There is a real need for anti cheat / certified hardware. Valve is uniquely be positioned to address it because they have trust from the gaming community. Ideally a single anti cheat mechanism would be shared by all software vendors. Online games could request "console mode" involving hardware key exchange. Done right this wouldn't have to be invasive like current anti cheat.
It's either invasive anti-cheat on a vendor controlled platform or it's a totally locked down vendor controlled platform, there are no other options in the client side anti cheat space.
Given that valve refuses to use KLA for their own competitive multiplayer games, and has gone out of their way to not make their hardware locked down, I really dont think they will go down the path of making a locked down platform or facilitating intrusive anti cheat.
Is it truly either-or? Obviously the root of anti-cheat needs to be totally locked down, aka the TPM. But almost all "open" computers have a locked down TPM. The TPM doesn't need to prevent you from running an unsigned firmware, kernel, modules or user software, it only needs to report on whether you are / have. You can reboot your computer into "trusted" mode and run your games with anti-cheat. Then when you're done playing you can as much unsigned software as you want.
You ask if it's either intrusive spyware or if it's a locked down system and then describe dual-booting intrusive spyware.
A TPM is entirely under your control. It's designed in such a way that you can't do certain things with data within it, but that's not because (at least in theory) someone else can and is controlling your TPM to prevent you from doing those things. The TPM, unlike an installation of Windows, doesn't only listen to Microsoft.
What I'm describing is exactly the situation now. Many people dual boot Windows & Linux, with kernel level anti-cheat on their Windows partition. The existence of Linux on the same computer does not prevent the kernel level anti-cheat from working on Windows.
Similarly, the presence of unsigned software on a computer would not stop a Linux kernel level anti-cheat from working, and the kernel level anti-cheat shouldn't prevent the unsigned software from working. Once you run that unsigned software, your machine is tainted similarly to the way your kernel is tainted if you load the NVidia driver.
I wonder if it’s possible to implement anti-cheat as a USB stick. Your GabeCube or gaming PC would stay open by default, but you could buy an anti-cheat accessory that plugs into a free USB port. Connecting that device grants access to match making with other people who have the device.
There are several products that rely on a USB device like this for DRM solutions. It’s probably much easier to unlock static assets than validate running code, but I don’t have insight on the true complexity.
>I wonder if it’s possible to implement anti-cheat as a USB stick.

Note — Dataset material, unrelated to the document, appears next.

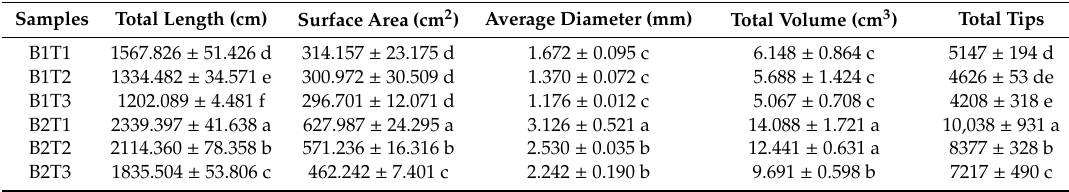
Table 2. The influence of di ff erent nutrient solution irrigation treatments and downy mildew infection on root systems parameters of cucumber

Your GabeCube or gaming PC would stay open by default, but you could buy an anti-cheat accessory that plugs into a free USB port. Connecting that device grants access to match making with other people who have the device.
What does the USB stick actually do? The hard part of implementing the anti-cheat (ie. either invasive scanning or attestation with hardware root of trust) is entirely unaddressed, so your description is as helpful as "would it be possible to implement a quantum computer as a USB stick?"